Dunlea Running for Comptroller to Push Climate Change, Divestment from Fossil Fuels; Hawkins says Miner Made Poverty Worse During Mayoral Tenure

For immediate release: June 20, 2018

(Syracuse, NY) The Green Party candidates for Comptroller and Governor were in Syracuse today to call for increased action on climate change which they say is the path to full employment.

Mark Dunlea, the Green candidate for State Comptroller, said that the refusal of the current Comptroller to divest the state pension funds from fossil fuels is the main focus of his candidacy. For the last five years Dunlea has helped coordinate the NYC and state campaigns for 350.org to divest public pension funds from fossil fuels. NYC announced earlier this year that they would divest.

Howie Hawkins, the Green candidate for Governor, welcomed former Syracuse Mayor Stephanie Miner to the Gubernatorial race but noted that her conservative economic policies had made the poverty crisis worse locally during her tenure. He has also questioned her credentials as an anti-corruption advocate.

In a release issued earlier this week, Hawkins pointed out that during Miner’s tenure as Mayor of Syracuse, the city’s high level of poverty and segregation of housing and schools by race and class became further concentrated. Miner’s policies and subsidies gentrified downtown, pushing low-income people out.

In addition to divesting from fossil fuels, Dunlea and Hawkins want the state to halt any more fossil fuel infrastructure, including natural gas, and instead transition to 100% clean renewable energy by 2030.

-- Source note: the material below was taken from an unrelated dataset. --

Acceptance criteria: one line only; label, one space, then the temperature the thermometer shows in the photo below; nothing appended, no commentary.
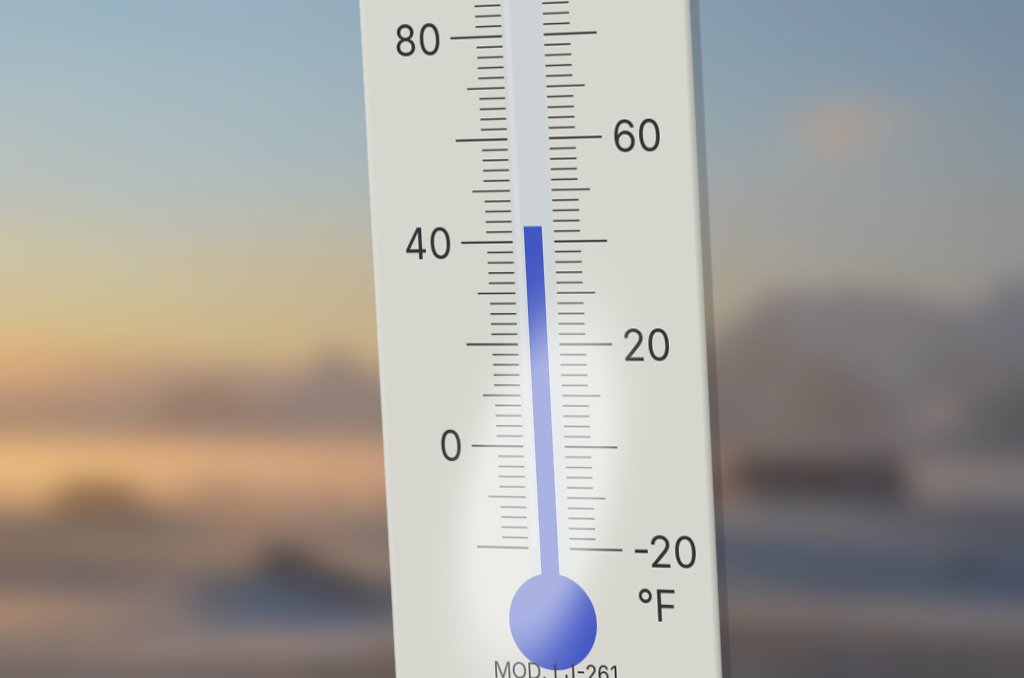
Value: 43 °F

New York only gets 4% of its state electricity from renewable energy. As part of its Green New Deal, the Green Party supports legislation to require New York to move to 100% clean energy by 2030. A study done by Cornell and Stanford professors shows that such a transition would result in “4.5 million jobs created during construction and 58,000 permanent annual jobs thereafter for the energy facilities.” (The equivalent of about 300,000 40-year-jobs.)

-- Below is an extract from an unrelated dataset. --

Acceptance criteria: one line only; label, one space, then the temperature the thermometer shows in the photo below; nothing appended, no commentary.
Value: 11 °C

In 2017, nearly 1 million Americans were working near- or full-time in the energy efficiency, solar, wind, and alternative vehicles sectors. This is almost five times the current employment in the fossil fuel electric industry, which includes coal, gas, and oil workers.

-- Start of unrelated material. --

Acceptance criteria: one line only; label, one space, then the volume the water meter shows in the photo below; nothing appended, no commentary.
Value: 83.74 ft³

Dunlea also said that New York needs a comptroller who will be more aggressive in addressing the epidemic of political corruption in New York State. He said that as Comptroller he would investigate state contracts which were awarded to campaign contributions, otherwise known as pay-to-play. Cuomo got the state legislature to take away the power of the Comptroller to review certain state contracts just before he began awarding the Buffalo Billion contracts to campaign donors; administration officials are now on trial in NYC for allegedly rigging the bidding process.

Dunlea said he would not take any campaign donations from individuals who have contracts with the state government and called on DiNapoli and other comptroller candidates to do the same. Green Party candidates are already prevented by party rules from taking any corporate donations.

Hawkins said that the drive for 100% clean energy was the centerpiece of the Green Party’s “Green New Deal” program to revitalize New York’s public sector in health, education, mass transit, housing, banking, broadband, and road, sewer, and water infrastructure.

“We want public investment directly into the public services and infrastructure of our communities to rebuild the economy from the bottom up. It’s the Green alternative to the corrupt pay-to-play contracts, subsidies, and tax breaks to companies that donate to the Cuomo campaign. This corporate welfare goes to the top 1% and doesn't trickle down to the rest of us, the 99%,” Hawkins said.